ACORN Canada took a survey across its membership recently which, while small at 284 respondents, accounts for the Big Three telcos, as well as Eastlink and Fido, and rattles off the usual hassles involving unexpected overage charges, billing errors and the onerous difficulties of getting out of a contract. Everyone, rich or poor, has an opinion about Canada’s telecoms. What’s different about the ACORN study is its demographic: low-income working people.

What’s clear is that the problem of access represents a significant barrier to each person doing well in every other aspect of life and pushing the country towards the kind of future that technology promises.

For many of the study’s respondents, the issue is both dissatisfaction with service when they do get it and obtaining access to begin with. A comment submitted by one participant outlines a common ad-hoc solution resorted to by many, “I actually cannot afford any internet provider. I share my internet services with my neighbour’s family, and pay him a little something to help pay the bill.”
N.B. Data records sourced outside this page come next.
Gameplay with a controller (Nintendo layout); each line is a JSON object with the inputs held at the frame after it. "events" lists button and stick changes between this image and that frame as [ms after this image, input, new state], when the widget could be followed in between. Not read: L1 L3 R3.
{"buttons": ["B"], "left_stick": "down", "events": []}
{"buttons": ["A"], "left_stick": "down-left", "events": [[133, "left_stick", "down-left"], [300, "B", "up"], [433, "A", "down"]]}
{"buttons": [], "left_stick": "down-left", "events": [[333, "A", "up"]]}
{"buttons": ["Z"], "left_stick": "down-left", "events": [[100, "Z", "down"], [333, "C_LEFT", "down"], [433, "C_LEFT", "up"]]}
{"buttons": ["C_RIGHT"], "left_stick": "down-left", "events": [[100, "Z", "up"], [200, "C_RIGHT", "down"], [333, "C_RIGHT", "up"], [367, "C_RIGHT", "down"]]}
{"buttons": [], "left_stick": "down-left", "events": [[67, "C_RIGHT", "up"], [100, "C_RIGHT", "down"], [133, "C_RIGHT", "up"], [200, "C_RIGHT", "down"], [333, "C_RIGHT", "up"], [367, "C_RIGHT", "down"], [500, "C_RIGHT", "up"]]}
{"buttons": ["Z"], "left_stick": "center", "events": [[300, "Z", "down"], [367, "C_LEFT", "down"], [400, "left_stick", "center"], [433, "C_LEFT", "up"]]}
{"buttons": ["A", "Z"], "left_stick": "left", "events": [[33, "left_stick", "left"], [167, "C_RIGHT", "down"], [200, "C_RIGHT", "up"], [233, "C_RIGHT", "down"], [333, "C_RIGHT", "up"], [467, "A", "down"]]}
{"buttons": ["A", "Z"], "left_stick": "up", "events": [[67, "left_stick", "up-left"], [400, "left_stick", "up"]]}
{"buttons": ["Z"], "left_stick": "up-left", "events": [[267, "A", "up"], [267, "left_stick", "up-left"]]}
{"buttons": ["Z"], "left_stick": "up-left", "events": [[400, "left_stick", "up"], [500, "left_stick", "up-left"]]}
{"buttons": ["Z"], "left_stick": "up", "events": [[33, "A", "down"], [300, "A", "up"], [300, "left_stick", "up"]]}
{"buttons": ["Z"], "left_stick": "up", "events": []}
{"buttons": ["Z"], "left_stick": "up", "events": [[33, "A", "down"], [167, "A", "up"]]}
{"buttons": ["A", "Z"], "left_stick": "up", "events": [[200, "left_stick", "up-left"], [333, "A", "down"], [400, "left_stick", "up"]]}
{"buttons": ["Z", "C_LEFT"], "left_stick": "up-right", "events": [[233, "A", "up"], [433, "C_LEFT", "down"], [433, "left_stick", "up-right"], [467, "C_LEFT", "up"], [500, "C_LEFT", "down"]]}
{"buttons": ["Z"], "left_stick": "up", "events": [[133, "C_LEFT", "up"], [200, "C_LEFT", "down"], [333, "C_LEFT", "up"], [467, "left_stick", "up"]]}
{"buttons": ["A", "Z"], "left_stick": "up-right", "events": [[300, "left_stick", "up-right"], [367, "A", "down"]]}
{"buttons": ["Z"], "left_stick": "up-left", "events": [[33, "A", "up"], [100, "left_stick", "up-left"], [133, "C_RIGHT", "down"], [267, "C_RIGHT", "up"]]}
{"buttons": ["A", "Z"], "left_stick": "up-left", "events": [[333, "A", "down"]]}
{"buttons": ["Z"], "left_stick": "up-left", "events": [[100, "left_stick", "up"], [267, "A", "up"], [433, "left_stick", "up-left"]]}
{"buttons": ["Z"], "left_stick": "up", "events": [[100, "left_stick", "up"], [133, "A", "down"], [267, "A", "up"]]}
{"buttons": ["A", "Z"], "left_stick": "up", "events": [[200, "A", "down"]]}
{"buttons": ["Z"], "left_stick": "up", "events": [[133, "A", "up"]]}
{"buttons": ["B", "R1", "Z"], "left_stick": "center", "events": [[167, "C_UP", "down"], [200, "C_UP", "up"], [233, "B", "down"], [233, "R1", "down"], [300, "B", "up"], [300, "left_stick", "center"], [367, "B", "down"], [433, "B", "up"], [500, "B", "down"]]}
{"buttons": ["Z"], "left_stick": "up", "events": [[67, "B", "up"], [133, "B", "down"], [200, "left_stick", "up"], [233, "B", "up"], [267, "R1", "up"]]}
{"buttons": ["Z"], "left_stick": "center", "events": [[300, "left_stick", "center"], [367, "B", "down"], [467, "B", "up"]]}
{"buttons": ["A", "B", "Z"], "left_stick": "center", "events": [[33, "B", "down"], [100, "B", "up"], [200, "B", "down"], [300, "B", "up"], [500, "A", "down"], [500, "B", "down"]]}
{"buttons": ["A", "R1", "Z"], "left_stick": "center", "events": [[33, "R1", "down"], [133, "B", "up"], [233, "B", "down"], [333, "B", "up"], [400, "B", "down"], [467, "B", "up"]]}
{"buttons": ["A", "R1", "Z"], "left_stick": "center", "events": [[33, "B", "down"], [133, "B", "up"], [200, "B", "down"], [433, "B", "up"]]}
ACORN’s study points out that while the recent wireless “code of conduct” implemented by the CRTC is a good if superficial start, it does nothing to practically address issues of access for lower-income Canadians.

The issue of the “digital divide” is one often discussed with reference to the developing world and the quality of life associated with haves and have-nots, pointing up the immediate benefits that digital literacy means for people’s employment and academic prospects and for the benefit to the economy as a whole. Canada’s business community frequently talks about Canada’s “productivity gap” in which we worry over the shortage of skilled workers and the low rate of math and programming literacy among Canadian students. It seems just possible that we’re discussing same issue, and framing it from different ends of the political spectrum.

Newly ex-Conservative senator Hugh Segal has recently been making the case for doing away with the invasive and humiliating welfare system in favour of a guaranteed annual income. Noting the perversity of a system that revokes benefits for those who go to school and punishes them for working, Segal’s objective is to unleash human potential by freeing people from the overwhelming treadmill of simply covering basic life costs. He writes, “In a mixed free market Canadian economy where enterprise, risk, diligence and hard work matter, equality of opportunity is essential if fairness about access to the economic mainstream is to be real for all.”

Locked as each of us are within their own echo chamber of friends and colleagues, we can’t be blamed for taking for granted that everyone has home internet access. We can’t imagine our lives without it. But lack of access is a feedback loop in which it’s unclear whether no internet in a home is a cause or the symptom of poverty. What’s clear is that the problem of access represents a significant barrier to each person doing well in every other aspect of life and pushing the country towards the kind of future that technology promises.